As Carlos lay nervously waiting, not knowing what to expect, his brother joined him. Pedro spoke words of reassurance. A few minutes later Antonio, dressed in a white coat, walked rapidly out of the building onto the porch pushing a cart laden with “surgical” instruments. Without saying a word he reached across the cart and picked up an electric saw with a serrated circular blade. Rapidly he attached the tool to an extension cord handed to him through a window from inside the building. Carlos, wide‐awake, continued his conversation with Pedro and seemed to pay little attention to the approaching man with the saw in his hand. Antonio methodically turned on the tool and still not addressing or interacting with Carlos, drove the spinning blade into the left side of the patient’s chest. As it spun, the skin parted and blood spurted out. The onlookers gasped. The patient did not cry out or move, but he did continue his conversation with his brother. After withdrawing and reinserting the blade several times, Antonio removed it and, with his fingers, picked up a strip of flesh from near the patient’s heart, the same piece Carlos showed me the next day in the airport. The procedure took but a few minutes. The saw blade had not been cleaned before it was used and no effort was made to sterilize it afterwards when the healer turned it on his next patient. Carlos did not received any anesthesia and was wide‐awake as the blade severed his flesh and the healer removed the tissue. Without uttering a word to the man whose body he had violated in this extreme manner, Antonio unplugged the saw and walked away, pushing the cart in the direction of his next patient. A few minutes later a woman, also dressed in white, holding what looked like an ordinary sewing needle and thread, closed and bandaged Carlos’ wound. She then helped the patient from the cot and escorted him back into the building where he was given a glass of “specially prepared water.” After drinking the liquid, he was chaperoned to yet another room where he was told to rest quietly.
In the airport I asked Carlos if he could tell me what he experienced. Perhaps still in shock, he said that he did not remember when the blade entered his flesh because he had perceived no pain. There was no distress when the wound was closed or as he rested on the bed. Even now, although the left side of his chest felt “numb,” the discomfort was minimum. 
I asked if he understood and could explain to me what had happened to him the previous day.
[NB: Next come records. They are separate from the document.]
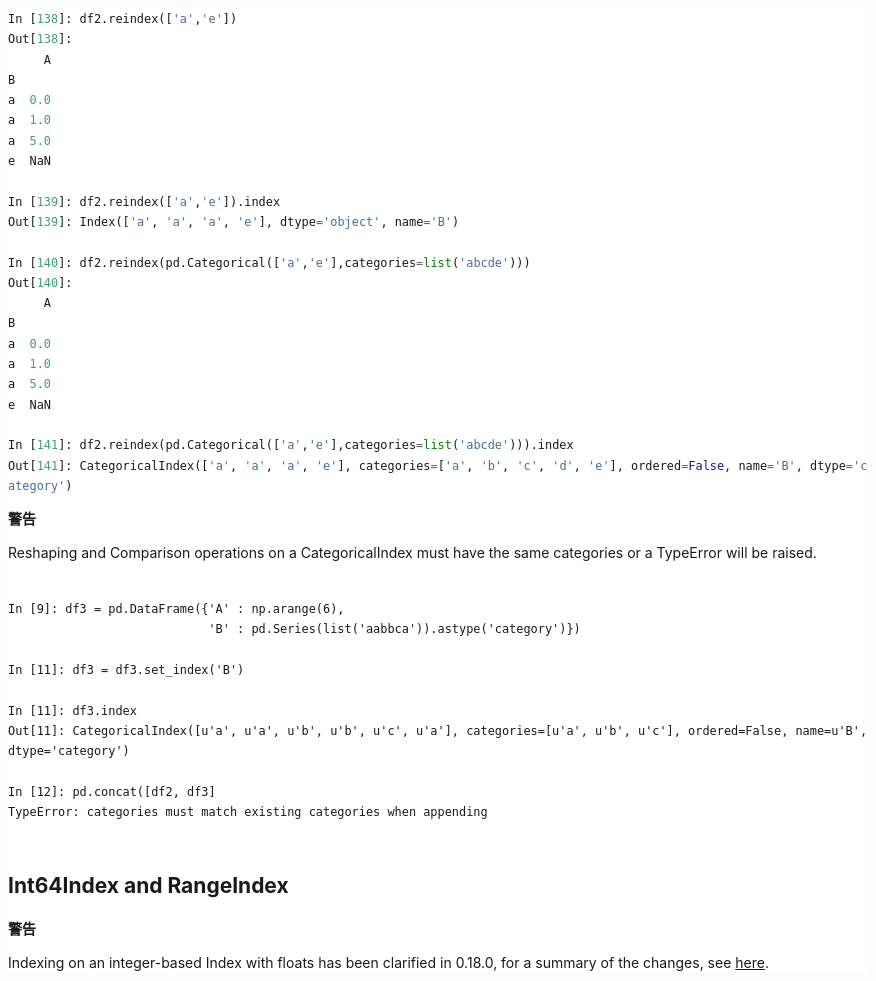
 ```python
In [138]: df2.reindex(['a','e'])
Out[138]: 
     A
B     
a  0.0
a  1.0
a  5.0
e  NaN

In [139]: df2.reindex(['a','e']).index
Out[139]: Index(['a', 'a', 'a', 'e'], dtype='object', name='B')

In [140]: df2.reindex(pd.Categorical(['a','e'],categories=list('abcde')))
Out[140]: 
     A
B     
a  0.0
a  1.0
a  5.0
e  NaN

In [141]: df2.reindex(pd.Categorical(['a','e'],categories=list('abcde'))).index
Out[141]: CategoricalIndex(['a', 'a', 'a', 'e'], categories=['a', 'b', 'c', 'd', 'e'], ordered=False, name='B', dtype='category')
```

<div class="warning-warp">
<b>警告</b><p>Reshaping and Comparison operations on a CategoricalIndex must have the same categories or a TypeError will be raised.
</p>

<pre class="prettyprint language-python">
<code class="hljs">
In [9]: df3 = pd.DataFrame({'A' : np.arange(6),
                            'B' : pd.Series(list('aabbca')).astype('category')})

In [11]: df3 = df3.set_index('B')

In [11]: df3.index
Out[11]: CategoricalIndex([u'a', u'a', u'b', u'b', u'c', u'a'], categories=[u'a', u'b', u'c'], ordered=False, name=u'B', dtype='category')

In [12]: pd.concat([df2, df3]
TypeError: categories must match existing categories when appending
</code>
</pre>
</div>

## Int64Index and RangeIndex

<div class="warning-warp">
<b>警告</b><p>Indexing on an integer-based Index with floats has been clarified in 0.18.0, for a summary of the changes, see <a href="http://Pandas.pydata.org/Pandas-docs/stable/whatsnew.html#whatsnew-0180-float-indexers">here</a>.</p>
He replied that he could not but added that he wanted to learn about the beliefs that informed the treatment he had received. 
I asked if I might telephone to learn about Carlos’ progress. Pedro gave me his card and offered to provide me with reports. I called several months later and was told that Carlos had gone to a nearby Kardecist‐Spiritist center the day after he returned home. He said he was feeling better and stronger and walked the six short blocks to the center. Intrigued by what he learned, he returned frequently; and, after attending several lectures and beginning a class on the basic beliefs, he explained to Pedro that it had not been Antonio who had operated on him. Antonio, the bricklayer with a first grade education, was a medium whose body at the time of the surgery was inhabited by a spirit, the spirit of a Dr. Ricardo Stans, a German national who received his medical education in Italy during the 19th century. Sometime after his death he is reported to have returned to “our world” to treat living patients using the bodies of mediums like Antonio. When operating, Carlos informed his brother, Dr. Stans was assisted by a number of other spirits who had been trained in various aspects of medicine, or in other healing traditions, in previous lives. He was told that they brought with them “advanced” medical techniques from the spirit world. It was these spirits who had cleaned the instruments and provided the anesthesia for Carlos and the other patients. 
https://www.concordia.ca/content/dam/artsci/research/polanyi/docs/conference-2014-papers/Greenfield%20Sydney%20Montreal%202014.pdf

1 comment:

  1. Didn't they make a bunch of horror movies about that saw guy?